Daily Mail – July 25, 2011
The wrong helicopter and a sinking boat
Questions are being raised as to why it took Norwegian police and special forces an hour to reach the island of Utoya – as gunman Anders Behring Breivik indiscriminately opened fire on his unsuspecting victims.
It has emerged that special forces in Oslo did not have an operative helicopter available that could take them straight to the island.
And when they finally arrived after a 28 mile trip by road to Hoenefoss, opposite the island, 60 minutes after receiving the first reports of the shooting, they could not find a suitable boat to use
The one they did board almost sank because their equipment was too heavy – and they had to continuously bail out water as they made the crossing.
Police spokeman Johan Fredriksen told a press conference this afternoon that: ‘The police helicopters are only useful for observation, not for transporting groups of police.
‘For transport we had to rely on assistance from the military.’
It comes as Norwegian newspaper VG reports that an off-duty plain-clothes officer on the island was also a victim of Breivik.
Police operations chief in the northern Buskerud County Erik Berga said earlier today: ‘When so many people and equipment were put into it, the boat started to take on water, so that the motor stopped.
‘The boat was way too small and way too poor.’
The delay allowed 32-year-old Breivik to go about his deadly work undisturbed by police for an hour after the first reports of gunfire.
Sissel Hammer, the police chief in Hoenefoss, said she understood why critics ‘think it took too long for the police to come’ but said they had moved as quickly as possible.
Hammer said: ‘I ask for understanding of the fact that it takes time to send out a special armed force.
‘The personnel have to be notified, they must put on protective gear, arm themselves and get out to the area.’
Oslo’s acting police chief Sveinung Sponheim, who had previously said Breivik spent almost 90 minutes firing at young Labour Party members as they fled around the island or dived into the large Tyrifjord lake, admitted his previous time estimate was ‘a bit high’.
And he defended his special anti-terror unit’s decision to travel some 45 km to the scene by road instead by helicopter.
He said: ‘It was faster going by car because we would have had to get a helicopter from the base down south and that would have taken longer.’
He said the only helicopter available to the Oslo-based unit was parked 50 to 60km south of the capital at Rygge airport.
Critics within the police have long complained that the ‘Delta’ anti-terrorism unit is short of transport capacity.
Berga said that when Oslo’s Delta unit arrived at the pier across from Utoeya its leaders commandeered recreational boats to cross over.
Police sources said there had been much internal police debate over whether the first responders should have approached the island without waiting for the Oslo force.
Comment – July 25, 2011
The above article from Britain’s Daily Mail makes a crucial and telling ommission.
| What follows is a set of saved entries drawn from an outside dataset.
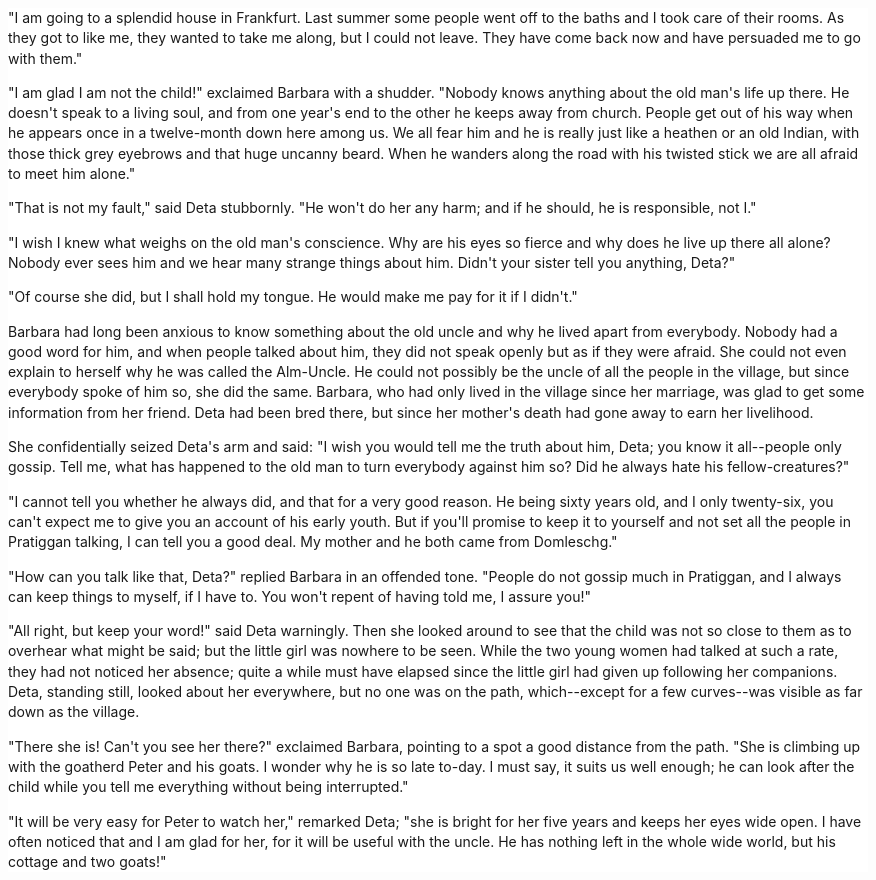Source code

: "I am going to a splendid house in Frankfurt. Last summer some people went off to the baths and I took care of their rooms. As they got to like me, they wanted to take me along, but I could not leave. They have come back now and have persuaded me to go with them."

"I am glad I am not the child!" exclaimed Barbara with a shudder. "Nobody knows anything about the old man's life up there. He doesn't speak to a living soul, and from one year's end to the other he keeps away from church. People get out of his way when he appears once in a twelve-month down here among us. We all fear him and he is really just like a heathen or an old Indian, with those thick grey eyebrows and that huge uncanny beard. When he wanders along the road with his twisted stick we are all afraid to meet him alone."

"That is not my fault," said Deta stubbornly. "He won't do her any harm; and if he should, he is responsible, not I."

"I wish I knew what weighs on the old man's conscience. Why are his eyes so fierce and why does he live up there all alone? Nobody ever sees him and we hear many strange things about him. Didn't your sister tell you anything, Deta?"

"Of course she did, but I shall hold my tongue. He would make me pay for it if I didn't."

Barbara had long been anxious to know something about the old uncle and why he lived apart from everybody. Nobody had a good word for him, and when people talked about him, they did not speak openly but as if they were afraid. She could not even explain to herself why he was called the Alm-Uncle. He could not possibly be the uncle of all the people in the village, but since everybody spoke of him so, she did the same. Barbara, who had only lived in the village since her marriage, was glad to get some information from her friend. Deta had been bred there, but since her mother's death had gone away to earn her livelihood.

She confidentially seized Deta's arm and said: "I wish you would tell me the truth about him, Deta; you know it all--people only gossip. Tell me, what has happened to the old man to turn everybody against him so? Did he always hate his fellow-creatures?"

"I cannot tell you whether he always did, and that for a very good reason. He being sixty years old, and I only twenty-six, you can't expect me to give you an account of his early youth. But if you'll promise to keep it to yourself and not set all the people in Pratiggan talking, I can tell you a good deal. My mother and he both came from Domleschg."

"How can you talk like that, Deta?" replied Barbara in an offended tone. "People do not gossip much in Pratiggan, and I always can keep things to myself, if I have to. You won't repent of having told me, I assure you!"

"All right, but keep your word!" said Deta warningly. Then she looked around to see that the child was not so close to them as to overhear what might be said; but the little girl was nowhere to be seen. While the two young women had talked at such a rate, they had not noticed her absence; quite a while must have elapsed since the little girl had given up following her companions. Deta, standing still, looked about her everywhere, but no one was on the path, which--except for a few curves--was visible as far down as the village.

"There she is! Can't you see her there?" exclaimed Barbara, pointing to a spot a good distance from the path. "She is climbing up with the goatherd Peter and his goats. I wonder why he is so late to-day. I must say, it suits us well enough; he can look after the child while you tell me everything without being interrupted."

"It will be very easy for Peter to watch her," remarked Deta; "she is bright for her five years and keeps her eyes wide open. I have often noticed that and I am glad for her, for it will be useful with the uncle. He has nothing left in the whole wide world, but his cottage and two goats!"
While asking why it took so long for Norwegian security forces to reach the scene of Friday’s shooting, it completely ignores the fact that a police officer was supposed to have been on duty on the island of Utoya at the time of the shooting.
What happened to him?
According to Russia’s RIA Novosti, Norwegian officials do not know…
Police guard from massacred Utoya camp missing
Ria Novosti – July 24, 2011
Norwegian police can not find a police guard who was due to be on the Utoya Island where 86 people were killed after Friday’s massacre, Sky News reported on Sunday.
“There was supposed to be a police officer there,” Sky News quoted Norway’s acting Police Chief Sveinung Sponheim as saying. The police chief said that it is unclear where the camp’s guard was.
Twin attacks that hit Norway on Friday claimed lives of at least 93 people. A massive explosion ripped through the government headquarters in Oslo, killing seven. Several hours later, a man dressed as a police officer opened fire at the youth who had gathered at the summer camp on the Utoya Island, killing over 80.
A 32-year old ethnic Norwegian Anders Behring Breivik who confessed on Saturday to the mass killing on the island, said that he was alone to organize the shooting.
On Sunday a 1,500-page manifesto titled “2083: A European declaration of Independence” was discovered on the internet. The document is believed to be written by Breivik. It describes, along with his thoughts on the growing islamization of Europe, his preparations in the 95 days prior to the attack.
Breivik said that being arrested was a part of his plan as he was striving for notoriety.
The first court hearings on the mass killer’s case are due to be held on Monday.